Winter Kept Us Warm
| Winter Kept Us Warm | |
|---|---|
| Directed by | David Secter |
| Written by | David Secter Ian Porter John Clute |
| Produced by | David Secter |
| Starring | |
| Cinematography | Robert Fresco Ernest T. L. Meershoek |
| Edited by | Michael Foytényi |
| Music by | Paul Hoffert |
Production company | Varsity Films |
| Distributed by | Filmmakers Distribution Center |
Release date |
|
Running time | 81 minutes |
| Country | Canada |
| Language | English |
| Budget | CAD $8,000 |
Winter Kept Us Warm is a 1965 Canadian romantic drama film written and directed by David Secter. It stars John Labow, Henry Tarvainen, Joy Tepperman, and Janet Amos. It was the first English-language Canadian film shown at the Cannes Film Festival.
Secter, a student at the University of Toronto, made a short film and was a film critic in The Varsity before making his feature film debut with Winter Kept Us Warm. The title of the film comes from a line in T. S. Eliot's The Waste Land. The film was produced on a limited budget of $8,000 and the entire cast worked for free. Guerrilla filmmaking tactics were used to film around Toronto and a completed script was never made for the film due to the limited amount of time available.

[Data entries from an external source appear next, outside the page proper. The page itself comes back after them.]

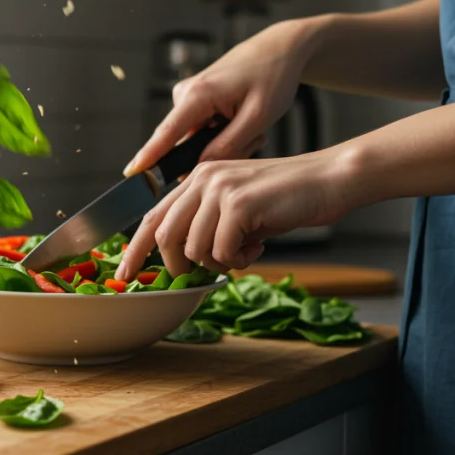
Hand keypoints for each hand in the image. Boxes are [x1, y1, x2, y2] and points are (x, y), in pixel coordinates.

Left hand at [115, 150, 359, 278]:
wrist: (329, 180)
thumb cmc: (286, 200)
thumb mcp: (238, 212)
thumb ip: (207, 227)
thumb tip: (182, 261)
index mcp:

Before the film was completed the Commonwealth Film Festival in Cardiff, United Kingdom, requested that the film be submitted. 7 minutes of footage was sent and the film was approved. Winter Kept Us Warm premiered as the opening film of the Commonwealth Film Festival. It earned back its production costs and the National Film Board of Canada submitted it to the 1966 Cannes Film Festival's Critics' Week.